On Mon, May 12, 2014 at 5:07 PM, Jonas Bonn <[email protected]> wrote:
> On 05/12/14 13:49, Stefan Kristiansson wrote:
>> On Mon, May 12, 2014 at 2:25 PM, Jonas Bonn <[email protected]> wrote:
>> i) the _only_ reason we need scratch regs is because we need to switch
>> from the user-stack to the process' kernel stack.
>> ii) for syscalls, we have scratch regs (the call-clobbered regs) so
>> there's no issue here... I don't think I pushed my patch for this
>> upstream, but it should be in my repo somewhere... check for branches
>> with syscall in the name
>> iii) for exceptions, there's nothing you can do that will suddenly get
>> you a scratch reg... _all_ the regs are precious and need to be restored
>> exactly as they were when returning to userspace.  Switching from r10 to
>> r21 gets you nothing here as you still need to save r21.
>> You miss the point of what I tried to achieve, I was hoping to make
>> use of r10 as a "kernel reserved register" (since that's what the
>> 'bug' basically could be interpreted as).
>> So, with an ABI like that, yes, you'd need to save r21, but not r10.
>> But, this discussion is moot anyway now ;)
> So you wanted to:
>
> i) "leak" the value of r10 userspace... though it shouldn't matter if
> that page isn't user-accessible; not sure if the kernel gets that right
> (presumably not)
> ii) ...and hope that userspace doesn't "accidentally" modify its value
> so that you can use it unmodified in the kernel?
>
> Both of these are a bad idea.  Glad the idea died on its own... :)
>

Umm... Of course not....
I think you're still misunderstanding the intent.
i) Wouldn't be an issue, r10 could be cleared before returning to userspace
ii) How would it be an issue if userspace modify the value?
I would write to the scratch reg 'first thing' on exception entry.

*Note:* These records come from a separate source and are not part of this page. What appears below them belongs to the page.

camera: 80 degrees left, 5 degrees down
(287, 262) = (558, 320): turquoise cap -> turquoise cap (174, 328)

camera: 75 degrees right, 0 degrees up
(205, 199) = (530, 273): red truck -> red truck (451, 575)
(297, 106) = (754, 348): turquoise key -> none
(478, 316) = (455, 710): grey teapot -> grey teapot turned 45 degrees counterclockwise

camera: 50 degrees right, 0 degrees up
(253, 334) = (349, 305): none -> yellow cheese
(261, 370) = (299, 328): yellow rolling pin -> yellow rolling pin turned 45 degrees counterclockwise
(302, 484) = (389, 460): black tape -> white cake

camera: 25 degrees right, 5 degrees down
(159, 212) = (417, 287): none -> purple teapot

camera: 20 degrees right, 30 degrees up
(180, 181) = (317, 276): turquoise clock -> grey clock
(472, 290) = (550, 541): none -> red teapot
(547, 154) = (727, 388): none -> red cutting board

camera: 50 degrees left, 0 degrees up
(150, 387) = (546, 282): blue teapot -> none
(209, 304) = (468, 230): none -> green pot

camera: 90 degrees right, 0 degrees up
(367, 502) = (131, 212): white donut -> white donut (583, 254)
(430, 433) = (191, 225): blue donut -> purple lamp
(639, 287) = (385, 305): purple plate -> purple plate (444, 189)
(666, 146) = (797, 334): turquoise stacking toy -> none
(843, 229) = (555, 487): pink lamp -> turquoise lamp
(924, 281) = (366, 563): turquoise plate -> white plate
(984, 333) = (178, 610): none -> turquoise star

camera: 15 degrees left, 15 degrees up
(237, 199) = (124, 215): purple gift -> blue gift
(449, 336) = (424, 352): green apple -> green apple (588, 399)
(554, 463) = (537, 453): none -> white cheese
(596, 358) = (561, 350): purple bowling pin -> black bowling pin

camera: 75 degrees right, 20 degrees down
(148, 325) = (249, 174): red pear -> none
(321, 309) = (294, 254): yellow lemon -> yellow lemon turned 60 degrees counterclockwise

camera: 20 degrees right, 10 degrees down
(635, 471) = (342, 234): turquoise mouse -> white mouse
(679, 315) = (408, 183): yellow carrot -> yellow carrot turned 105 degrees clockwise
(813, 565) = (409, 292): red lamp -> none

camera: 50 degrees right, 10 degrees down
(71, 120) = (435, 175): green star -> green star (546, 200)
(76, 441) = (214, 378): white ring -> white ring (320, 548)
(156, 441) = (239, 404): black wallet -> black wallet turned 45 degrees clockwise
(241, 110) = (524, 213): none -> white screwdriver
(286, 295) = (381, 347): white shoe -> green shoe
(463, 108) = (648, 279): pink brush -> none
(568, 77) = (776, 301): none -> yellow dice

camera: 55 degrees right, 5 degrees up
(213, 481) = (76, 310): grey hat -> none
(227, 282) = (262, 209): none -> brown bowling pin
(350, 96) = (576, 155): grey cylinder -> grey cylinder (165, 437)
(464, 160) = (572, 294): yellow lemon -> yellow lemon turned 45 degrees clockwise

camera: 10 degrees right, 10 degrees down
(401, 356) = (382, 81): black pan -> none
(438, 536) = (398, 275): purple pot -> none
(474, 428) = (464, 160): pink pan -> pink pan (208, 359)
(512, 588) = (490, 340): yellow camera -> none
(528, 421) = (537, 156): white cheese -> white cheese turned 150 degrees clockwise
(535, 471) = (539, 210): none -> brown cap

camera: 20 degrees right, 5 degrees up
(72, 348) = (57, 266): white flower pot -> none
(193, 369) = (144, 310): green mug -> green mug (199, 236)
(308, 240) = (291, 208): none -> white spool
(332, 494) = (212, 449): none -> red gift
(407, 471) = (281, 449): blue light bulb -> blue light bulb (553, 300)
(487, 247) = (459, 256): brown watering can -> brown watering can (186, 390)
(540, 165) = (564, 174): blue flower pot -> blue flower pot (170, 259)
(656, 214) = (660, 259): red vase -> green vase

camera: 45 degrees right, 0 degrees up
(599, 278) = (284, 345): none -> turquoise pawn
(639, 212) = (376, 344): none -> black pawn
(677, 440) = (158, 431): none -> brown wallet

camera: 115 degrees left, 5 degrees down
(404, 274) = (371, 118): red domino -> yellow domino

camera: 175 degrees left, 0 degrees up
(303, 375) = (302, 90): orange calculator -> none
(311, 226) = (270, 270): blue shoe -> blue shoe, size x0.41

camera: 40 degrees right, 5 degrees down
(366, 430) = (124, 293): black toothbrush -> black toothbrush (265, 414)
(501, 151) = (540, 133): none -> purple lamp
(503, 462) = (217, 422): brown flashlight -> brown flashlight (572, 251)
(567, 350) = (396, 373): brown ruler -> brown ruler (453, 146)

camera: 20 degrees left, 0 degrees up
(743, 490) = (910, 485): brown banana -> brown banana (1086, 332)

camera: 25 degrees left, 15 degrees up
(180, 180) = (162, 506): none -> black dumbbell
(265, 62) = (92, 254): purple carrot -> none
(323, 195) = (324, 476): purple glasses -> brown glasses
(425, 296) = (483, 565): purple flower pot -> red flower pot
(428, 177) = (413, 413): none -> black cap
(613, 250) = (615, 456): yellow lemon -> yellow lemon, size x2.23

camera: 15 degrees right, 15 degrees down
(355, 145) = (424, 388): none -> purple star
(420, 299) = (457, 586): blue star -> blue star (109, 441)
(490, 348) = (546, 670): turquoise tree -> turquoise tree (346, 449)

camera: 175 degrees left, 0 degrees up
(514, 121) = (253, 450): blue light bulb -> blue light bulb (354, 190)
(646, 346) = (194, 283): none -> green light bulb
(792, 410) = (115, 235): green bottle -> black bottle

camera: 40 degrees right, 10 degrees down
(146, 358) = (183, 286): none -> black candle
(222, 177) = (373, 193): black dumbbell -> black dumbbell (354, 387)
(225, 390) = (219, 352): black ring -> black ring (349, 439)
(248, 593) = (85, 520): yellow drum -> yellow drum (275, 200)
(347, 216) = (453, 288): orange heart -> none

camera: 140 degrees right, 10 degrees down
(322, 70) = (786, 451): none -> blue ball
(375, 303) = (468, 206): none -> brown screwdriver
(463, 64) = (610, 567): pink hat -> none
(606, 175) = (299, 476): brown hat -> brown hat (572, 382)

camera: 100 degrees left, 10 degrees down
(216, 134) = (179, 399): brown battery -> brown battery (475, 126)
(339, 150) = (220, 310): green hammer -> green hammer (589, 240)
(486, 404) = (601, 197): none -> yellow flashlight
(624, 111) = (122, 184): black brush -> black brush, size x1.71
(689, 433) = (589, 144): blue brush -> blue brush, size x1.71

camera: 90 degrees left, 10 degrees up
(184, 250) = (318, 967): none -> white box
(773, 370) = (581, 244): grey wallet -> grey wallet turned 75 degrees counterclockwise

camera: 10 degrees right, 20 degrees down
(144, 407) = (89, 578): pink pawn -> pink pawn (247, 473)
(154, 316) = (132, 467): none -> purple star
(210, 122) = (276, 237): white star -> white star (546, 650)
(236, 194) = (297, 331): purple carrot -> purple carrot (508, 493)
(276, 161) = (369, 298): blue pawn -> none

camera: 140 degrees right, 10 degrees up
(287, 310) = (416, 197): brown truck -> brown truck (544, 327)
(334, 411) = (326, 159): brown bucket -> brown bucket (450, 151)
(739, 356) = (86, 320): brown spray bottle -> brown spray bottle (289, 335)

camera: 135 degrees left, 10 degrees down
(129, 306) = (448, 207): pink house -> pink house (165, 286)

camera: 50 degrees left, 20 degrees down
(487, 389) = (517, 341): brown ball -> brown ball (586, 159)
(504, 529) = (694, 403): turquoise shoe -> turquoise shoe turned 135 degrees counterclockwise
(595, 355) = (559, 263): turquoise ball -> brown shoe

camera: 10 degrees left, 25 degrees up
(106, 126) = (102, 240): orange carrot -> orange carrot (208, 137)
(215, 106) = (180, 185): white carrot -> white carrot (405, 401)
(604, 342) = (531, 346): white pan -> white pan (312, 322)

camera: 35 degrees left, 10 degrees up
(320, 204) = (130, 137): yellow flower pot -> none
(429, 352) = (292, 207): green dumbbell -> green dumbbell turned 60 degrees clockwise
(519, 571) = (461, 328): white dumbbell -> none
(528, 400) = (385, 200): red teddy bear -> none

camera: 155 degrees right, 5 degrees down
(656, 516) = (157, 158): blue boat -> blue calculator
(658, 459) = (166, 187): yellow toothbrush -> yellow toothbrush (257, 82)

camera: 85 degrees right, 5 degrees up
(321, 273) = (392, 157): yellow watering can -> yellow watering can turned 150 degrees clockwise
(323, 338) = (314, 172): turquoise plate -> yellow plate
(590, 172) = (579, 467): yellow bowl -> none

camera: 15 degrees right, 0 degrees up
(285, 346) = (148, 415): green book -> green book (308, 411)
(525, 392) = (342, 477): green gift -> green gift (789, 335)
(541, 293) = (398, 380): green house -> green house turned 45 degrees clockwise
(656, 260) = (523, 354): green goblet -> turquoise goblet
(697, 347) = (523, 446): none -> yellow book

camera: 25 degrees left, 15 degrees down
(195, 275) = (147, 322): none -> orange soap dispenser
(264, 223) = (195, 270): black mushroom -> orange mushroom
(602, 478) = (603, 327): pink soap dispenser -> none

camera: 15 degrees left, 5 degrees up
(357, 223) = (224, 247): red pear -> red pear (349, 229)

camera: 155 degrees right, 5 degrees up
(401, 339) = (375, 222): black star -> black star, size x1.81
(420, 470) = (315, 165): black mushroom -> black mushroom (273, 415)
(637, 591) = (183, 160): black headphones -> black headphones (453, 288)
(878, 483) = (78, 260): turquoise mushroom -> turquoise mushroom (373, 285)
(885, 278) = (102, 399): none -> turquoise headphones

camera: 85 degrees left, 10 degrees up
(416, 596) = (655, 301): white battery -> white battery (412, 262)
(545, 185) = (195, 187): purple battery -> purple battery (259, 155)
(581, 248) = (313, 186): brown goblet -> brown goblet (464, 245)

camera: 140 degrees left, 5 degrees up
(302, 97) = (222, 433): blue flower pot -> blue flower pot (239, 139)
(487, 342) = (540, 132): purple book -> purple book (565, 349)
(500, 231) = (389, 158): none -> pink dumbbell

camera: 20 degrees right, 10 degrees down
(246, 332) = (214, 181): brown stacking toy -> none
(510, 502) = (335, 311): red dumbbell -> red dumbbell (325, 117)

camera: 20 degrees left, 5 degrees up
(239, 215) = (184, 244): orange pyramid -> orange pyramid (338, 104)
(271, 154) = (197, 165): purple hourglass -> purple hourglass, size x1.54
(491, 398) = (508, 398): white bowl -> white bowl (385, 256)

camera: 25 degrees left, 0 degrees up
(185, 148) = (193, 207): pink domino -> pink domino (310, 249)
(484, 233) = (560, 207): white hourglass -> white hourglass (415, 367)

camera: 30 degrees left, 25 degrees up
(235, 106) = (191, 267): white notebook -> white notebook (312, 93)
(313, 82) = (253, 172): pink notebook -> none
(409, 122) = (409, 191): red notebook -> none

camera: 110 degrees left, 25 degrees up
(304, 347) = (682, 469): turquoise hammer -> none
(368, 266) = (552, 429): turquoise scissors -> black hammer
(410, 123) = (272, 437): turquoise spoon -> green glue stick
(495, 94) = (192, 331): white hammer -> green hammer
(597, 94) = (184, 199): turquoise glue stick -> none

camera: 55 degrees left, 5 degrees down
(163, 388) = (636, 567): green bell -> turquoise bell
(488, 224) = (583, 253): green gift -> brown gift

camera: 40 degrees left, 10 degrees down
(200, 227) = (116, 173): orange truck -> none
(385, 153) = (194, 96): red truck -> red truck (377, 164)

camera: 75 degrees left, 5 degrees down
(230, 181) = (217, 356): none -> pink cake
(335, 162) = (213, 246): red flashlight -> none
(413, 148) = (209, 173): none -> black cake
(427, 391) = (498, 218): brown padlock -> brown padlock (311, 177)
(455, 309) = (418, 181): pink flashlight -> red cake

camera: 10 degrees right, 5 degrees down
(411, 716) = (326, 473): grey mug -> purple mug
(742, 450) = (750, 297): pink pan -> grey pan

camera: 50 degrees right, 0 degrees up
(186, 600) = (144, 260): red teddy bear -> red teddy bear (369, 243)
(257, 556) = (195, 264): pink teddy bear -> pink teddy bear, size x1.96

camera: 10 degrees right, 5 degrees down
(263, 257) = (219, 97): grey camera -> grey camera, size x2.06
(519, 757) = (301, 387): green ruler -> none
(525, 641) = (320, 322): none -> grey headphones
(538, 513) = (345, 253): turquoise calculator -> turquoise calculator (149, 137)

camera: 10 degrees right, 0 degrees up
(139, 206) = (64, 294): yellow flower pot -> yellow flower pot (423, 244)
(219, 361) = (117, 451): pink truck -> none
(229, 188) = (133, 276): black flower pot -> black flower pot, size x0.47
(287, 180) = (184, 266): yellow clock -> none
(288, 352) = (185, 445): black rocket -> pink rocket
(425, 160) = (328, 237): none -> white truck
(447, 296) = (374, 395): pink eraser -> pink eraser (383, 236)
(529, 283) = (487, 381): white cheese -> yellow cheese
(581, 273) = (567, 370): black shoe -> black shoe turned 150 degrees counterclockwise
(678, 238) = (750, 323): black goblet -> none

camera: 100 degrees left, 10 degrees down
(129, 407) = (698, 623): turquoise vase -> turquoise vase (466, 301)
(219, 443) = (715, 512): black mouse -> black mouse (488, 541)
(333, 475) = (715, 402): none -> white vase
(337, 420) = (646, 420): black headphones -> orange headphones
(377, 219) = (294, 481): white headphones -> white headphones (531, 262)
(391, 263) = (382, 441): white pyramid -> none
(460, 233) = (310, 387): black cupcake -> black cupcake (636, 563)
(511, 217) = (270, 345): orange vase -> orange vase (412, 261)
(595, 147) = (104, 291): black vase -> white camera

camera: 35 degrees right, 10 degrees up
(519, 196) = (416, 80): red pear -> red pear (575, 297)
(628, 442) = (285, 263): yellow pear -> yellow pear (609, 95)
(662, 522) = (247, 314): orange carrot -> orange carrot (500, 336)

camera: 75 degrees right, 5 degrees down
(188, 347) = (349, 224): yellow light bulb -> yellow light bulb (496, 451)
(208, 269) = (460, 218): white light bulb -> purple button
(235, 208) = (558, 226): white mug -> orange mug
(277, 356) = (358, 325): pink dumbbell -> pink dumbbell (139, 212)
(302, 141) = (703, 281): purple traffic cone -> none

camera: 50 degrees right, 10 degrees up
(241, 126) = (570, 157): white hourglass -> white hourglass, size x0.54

>> Hmm, interesting thought, that will need some more consideration.
>> Otoh, you could quite easily manually implement this kind of behaviour
>> with the more "generic" kind of SPR scratch regs we have been
>> discussing below.
> I think the TLB handlers want some scratch space as well, though one
> could probably handle this with my SPR_EXCEPTION_STACK register as
> well... the TLB handlers use scratch space (I think) because we don't
> bother to set up the kernel stack for them....
>

Right.

> Thinking about this some more:
>
> i) scratch space really just comes down to one or two per-cpu variables;
> we don't really need SPR's for this at all, but having some freely
> usable SPR's allows us to stash some per-cpu variables there instead of
> in memory
>
> ii) we currently use 3 scratch values in the exception entry code
>
> iii) I think we really only need 2 scratch values because we could
> calculate the value of the kernel stack pointer given
> current_thread_info instead of loading it from current_thread_info
>
> iv) If we had direct access to the physical value of current_thread_info
> (instead of the virtual address), then we wouldn't need the to_phys()
> calls and could probably make do with a single scratch value; this could
> easily be added to the kernel
>
> v) note that an in-kernel exception, however, probably requires that we
> do a to_phys() on r1 so we pretty much require 2 scratch values no
> matter what
>
> Anyway, considering this, any freely usable SPR that we add allows us to
> keep a per-cpu variable close to the CPU instead of in memory... (is
> this any different from a non-flushable cache line?)  The more such
> SPR's we have, the more per-cpu values we could cache.  We'd need two to
> use as scratch space for exception entry, but one of those could double
> as the "per-cpu physical address of current_thread_info" (the details of
> which I'll leave out for now) even allowing us to free up r10 (though
> that's moot as userspace now has it pegged as fixed-function).
>
> So I guess my conclusion given the above is that a couple of SPR_PERCPUx
> would be a good idea, solving the problem of scratch space on exception
> entry and being usable for other per-cpu optimizations on a
> implementation-by-implementation basis (where the Linux implementatin
> requires "scratch space" while others may not and use the regs for other
> purposes)
>

Yeah, all this boils down to roughly what we already concluded.
The extra benefit of letting them hold per-cpu variables is an
interesting addition though.
The reason why I propose to use another "GPR set" is that the SPR
address space is already defined in the arch manual.
But I'm open to other addresses as well.